The Foreign Exchange Market was established in 1971, when fixed currency exchanges were abolished. Currencies became valued at floating rates determined by supply and demand. The FOREX grew steadily throughout the 1970's, but beginning with the technological advances of the 80's, this market expanded from trading levels of $70 billion a day to the current level of $1.5 trillion.
The FOREX is made up of about 5,000 trading institutions such as international banks, central government banks such as the US Federal Reserve, commercial companies and brokers for all types of foreign currency. There is no centralized location of FOREX, and there are major trading centers located in New York, Tokyo, London, Hong Kong, Singapore, Paris, and Frankfurt. All trading is done by telephone or Internet. Businesses use the market to buy and sell their products in other countries, but most of the activity on the FOREX is from currency traders who use it to generate profits from small movements in the market.
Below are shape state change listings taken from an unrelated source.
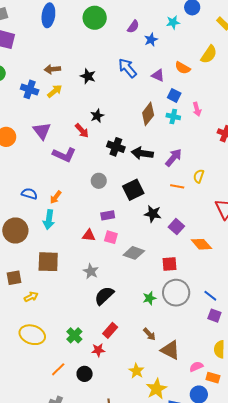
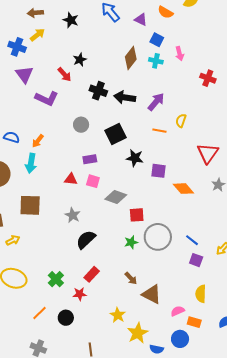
blue cross: (30, 89) -> (17, 47), moved
purple square: (176, 227) -> (158, 171), turned -35
red square: (170, 264) -> (137, 215), moved

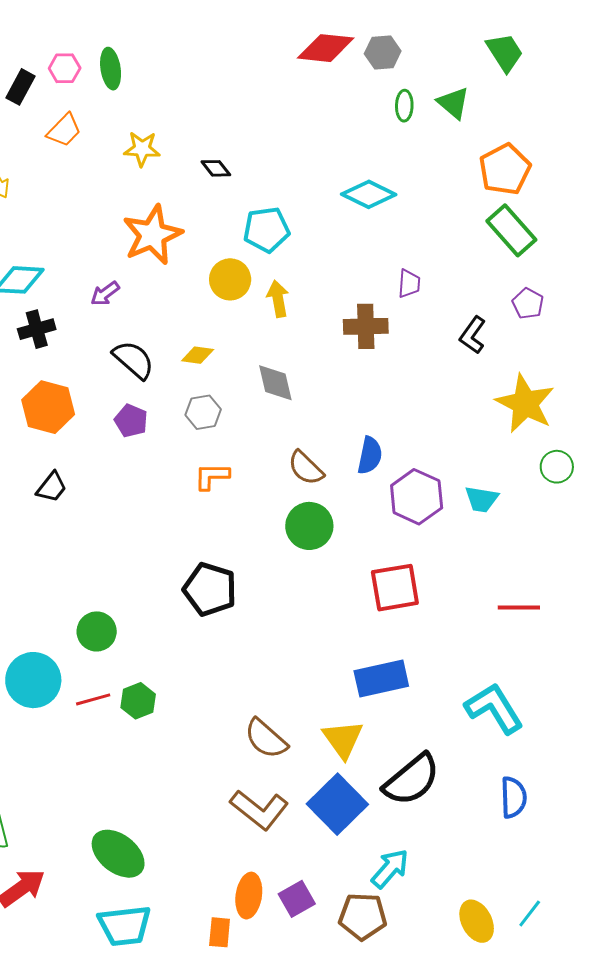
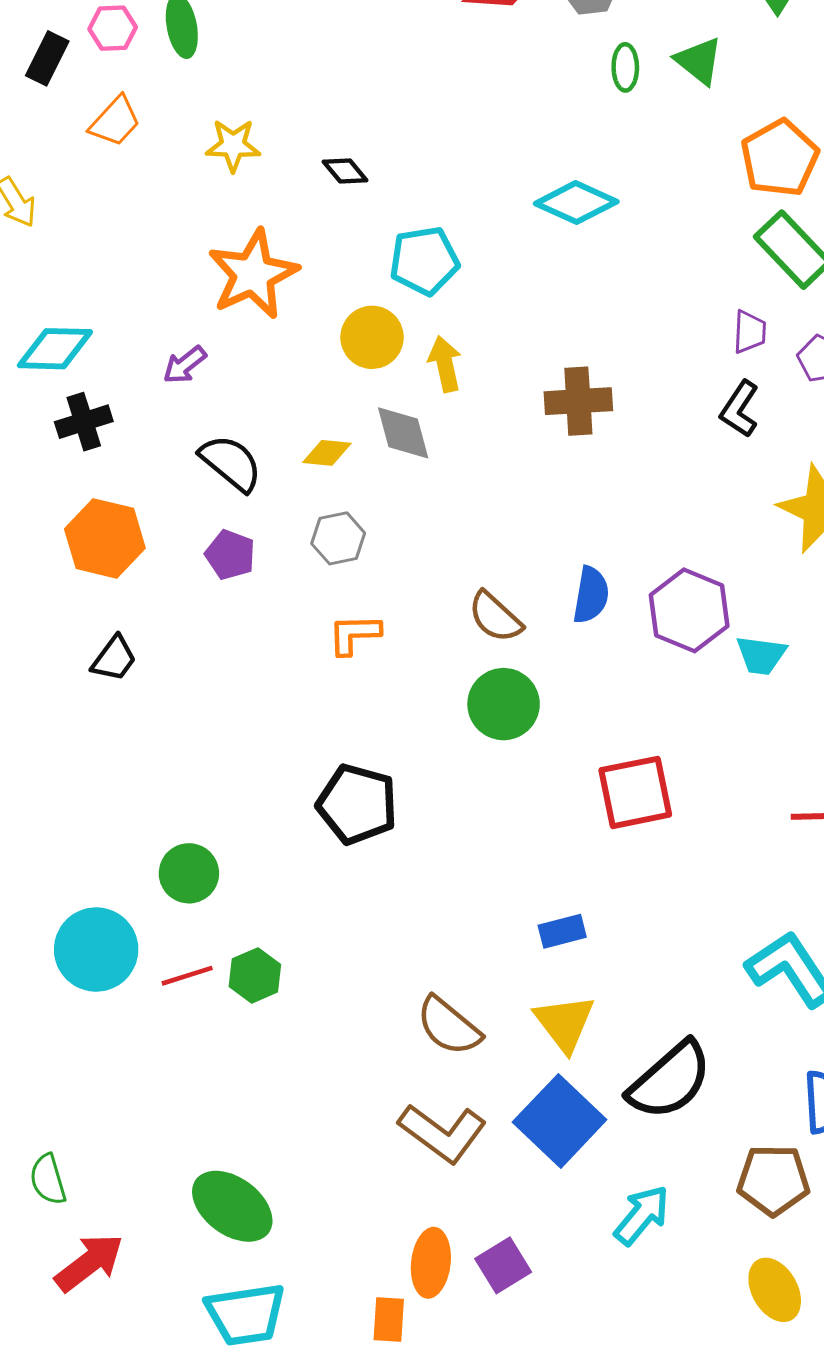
purple trapezoid: (409, 284) -> (750, 332), moved
gray diamond: (275, 383) -> (403, 433), moved
purple hexagon: (417, 497) -> (689, 610), moved
blue rectangle: (381, 678) -> (562, 931), moved, size x0.6
brown pentagon: (363, 916) -> (773, 1180), moved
Until recently, FOREX was reserved for the huge players. However now, due to the changes in regulations, it is accessible to the small investor. Previously, there was a minimum transaction size and traders were required to meet strict financial requirements. With the advent of Internet trading, regulations have been changed to allow large interbank units to be broken down into smaller lots. Each lot is worth about $100,000 and is accessible to the individual investor through leverage loans extended for trading. Typically, lots can be controlled with a leverage of 100:1 meaning that $1,000 will allow you to control a $100,000 currency exchange.
There are many advantages to Trading in FOREX, one of which is liquidity. Because of the size of the Foreign Exchange Market, investments are extremely liquid. International banks are continuously providing bid and ask offers and the high number of transactions each day ensures that there is always a buyer or a seller for any currency. Another advantage is accessibility. The market is open 24 hours a day, 5 days a week. It opens Monday morning Australian time and closes Friday afternoon New York time. Trades can be done on the Internet from your home or office. The FOREX is an open market, and currency fluctuations are most often caused by changes in national economies. News about these changes is accessible to everyone at the same time, which means that there can be no insider trading in FOREX. The final advantage in the Foreign Exchange Market, is the fact that there is no commission to be paid. Brokers earn money by setting a spread, which is the difference between what a currency can be bought at, and what it can be sold at.
Currencies are always traded in pairs such as, the US dollar against the Japanese yen, or the English pound against the euro. Every transaction involves selling one currency and buying another, so if an investor believes the euro will gain against the dollar, he will sell dollars and buy euro's. The potential for profit exists because there is always movement between currencies. Even small changes can result in substantial profits because of the large amount of money involved in each transaction. By the same token, it can be a relatively safe market for the individual investor. In addition, there are safeguards built in to protect both the broker and the investor, along with a number of software tools to minimize loss.
The FOREX is in my oppinion, the best all around investment vehicle out there. Granted other markets do have their advantages, but there is less risk in the Foreign Exchange Market, along with the potential for earning large returns more frequently.